L’industrializzazione e la globalizzazione stanno distruggendo il pianeta blu. Nelle regioni polari i ghiacciai hanno iniziato a sciogliersi a causa del climate change. L’inquinamento sta diventando una minaccia sempre più rilevante per gli habitat e le specie marine. Gli stock ittici vengono sfruttati così intensamente da non riuscire più a rigenerarsi secondo i loro ritmi biologici naturali. E ancora, i cambiamenti climatici stanno modificando l’ecologia dell’oceano, favorendo l’espandersi di specie aliene (Greta e Valentina ne hanno parlato in questo articolo e in questa intervista al Dr. Francesco Tiralongo) e la scomparsa di altre, come i coralli (ne ha parlato qui Alessia Carradorini).
“Pensavamo che il mare fosse infinito, ma in realtà ha dei limiti che sono stati rispettati per milioni di anni, creando un perfetto equilibrio tra specie e oceano. Ma l’uomo è riuscito a distruggere ciò che era buono solo perché non apparteneva a nessuno e perché fonte di ricchezza economica. Ma domani cosa ci rimarrà? Ad oggi, 400 aree marine sono state dichiate morte “death zone”, prive di risorse o incapaci di supportare la vita marina. Inquinare in questo modo il mare significa avvelenare noi stessi, in definitiva” afferma Bertrand.

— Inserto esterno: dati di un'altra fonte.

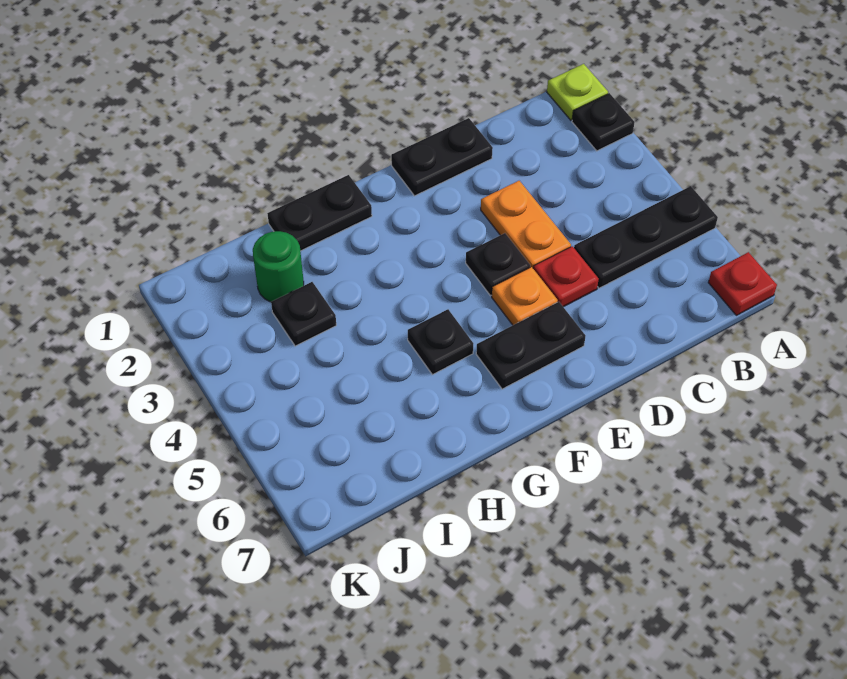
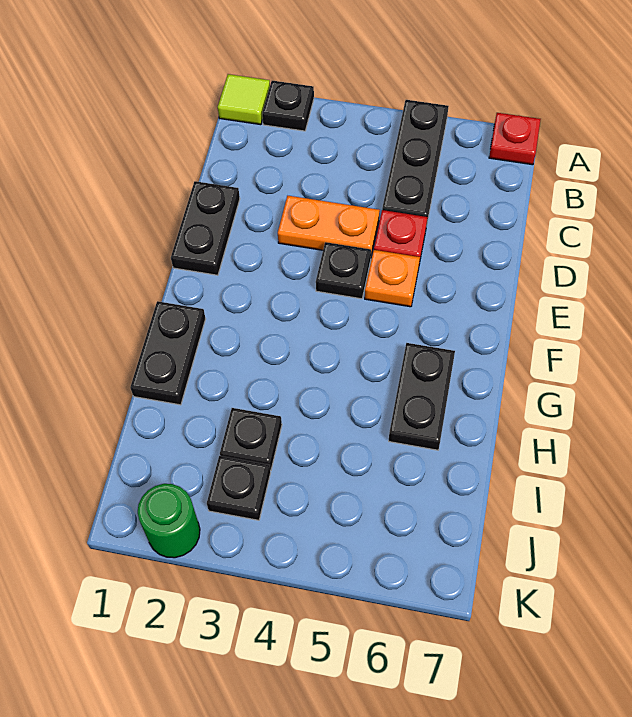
lime 1x1 plate [547,64,608,120] -> lime 1x1 tile [218,74,270,125]
black 1x2 plate [476,302,585,389] -> black 1x2 plate moved to [389,343,455,450]
black 1x1 plate [408,309,473,375] -> black 1x1 plate moved to [207,456,271,520]
green 1x1 round brick [253,231,304,302] -> green 1x1 round brick moved to [138,484,200,558]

Il fotografo, però, lascia una finestra aperta sulla possibilità di rimediare: “voglio credere che saremo in grado di cambiare e reagire prima che sia troppo tardi”. Indica poi possibili soluzioni che possono essere applicate da ognuno di noi per fare la differenza nel nostro piccolo. Con questo documentario, gli autori vogliono cambiare il modo di vedere e di pensare del pubblico, spiegando con semplicità il mistero e la ricchezza del nostro Pianeta, attraverso le esperienze umane più meravigliose e più terribili del nostro tempo.
“We can react in time! We have time to save our ocean planet!”